> _Record extracts_:
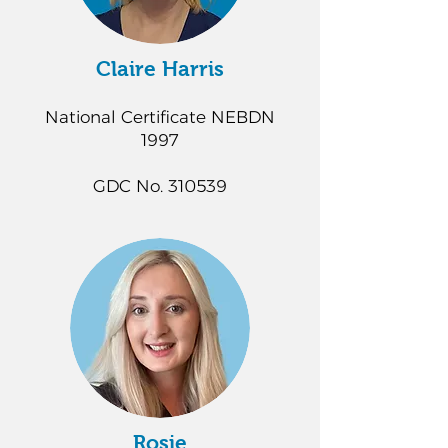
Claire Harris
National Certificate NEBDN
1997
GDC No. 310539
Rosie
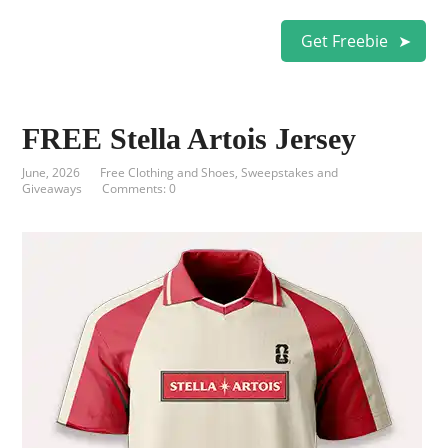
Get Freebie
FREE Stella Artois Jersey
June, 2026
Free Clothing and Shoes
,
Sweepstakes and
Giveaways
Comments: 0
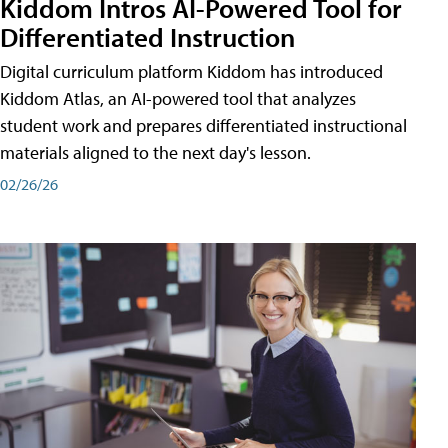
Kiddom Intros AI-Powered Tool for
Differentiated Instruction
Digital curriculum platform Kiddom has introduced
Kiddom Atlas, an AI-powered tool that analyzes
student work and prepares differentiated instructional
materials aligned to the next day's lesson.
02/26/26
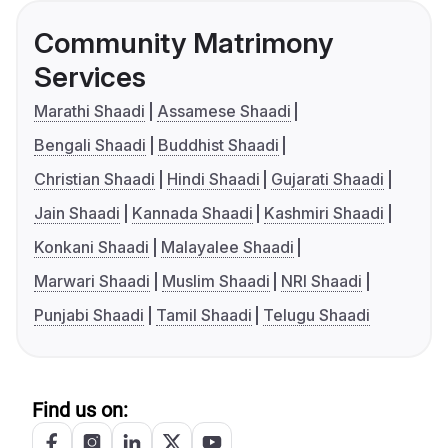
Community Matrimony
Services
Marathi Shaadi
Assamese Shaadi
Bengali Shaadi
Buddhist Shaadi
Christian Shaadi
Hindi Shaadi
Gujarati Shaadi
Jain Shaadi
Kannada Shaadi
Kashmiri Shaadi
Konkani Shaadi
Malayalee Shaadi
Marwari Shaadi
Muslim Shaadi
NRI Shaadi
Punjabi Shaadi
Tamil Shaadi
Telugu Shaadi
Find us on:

==

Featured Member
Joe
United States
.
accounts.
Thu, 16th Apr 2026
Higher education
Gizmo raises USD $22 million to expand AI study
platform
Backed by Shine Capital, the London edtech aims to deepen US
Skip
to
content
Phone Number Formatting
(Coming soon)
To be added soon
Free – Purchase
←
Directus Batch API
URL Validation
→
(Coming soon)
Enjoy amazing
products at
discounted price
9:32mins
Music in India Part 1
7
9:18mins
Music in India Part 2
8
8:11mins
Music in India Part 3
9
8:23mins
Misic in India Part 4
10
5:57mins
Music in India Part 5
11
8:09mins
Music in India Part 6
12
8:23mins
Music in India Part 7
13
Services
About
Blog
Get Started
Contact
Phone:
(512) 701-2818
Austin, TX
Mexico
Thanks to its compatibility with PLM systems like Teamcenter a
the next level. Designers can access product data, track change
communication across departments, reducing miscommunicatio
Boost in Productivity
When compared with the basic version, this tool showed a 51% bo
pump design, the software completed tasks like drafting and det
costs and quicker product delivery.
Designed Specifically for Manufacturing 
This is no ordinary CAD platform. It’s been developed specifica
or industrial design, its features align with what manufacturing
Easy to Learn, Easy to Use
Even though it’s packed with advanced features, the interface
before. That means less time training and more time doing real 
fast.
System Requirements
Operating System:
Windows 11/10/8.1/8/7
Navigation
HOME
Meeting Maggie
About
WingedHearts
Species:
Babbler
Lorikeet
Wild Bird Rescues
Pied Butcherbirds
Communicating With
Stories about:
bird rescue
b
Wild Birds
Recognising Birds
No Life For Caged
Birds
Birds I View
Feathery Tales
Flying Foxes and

> _What to produce_: From the records above, copy out the line with "Recognising Birds", the line with "Flying Foxes and", and every line between them, word for word.

> _Solution for this task_:
Recognising Birds
No Life For Caged
Birds
Birds I View
Feathery Tales
Flying Foxes and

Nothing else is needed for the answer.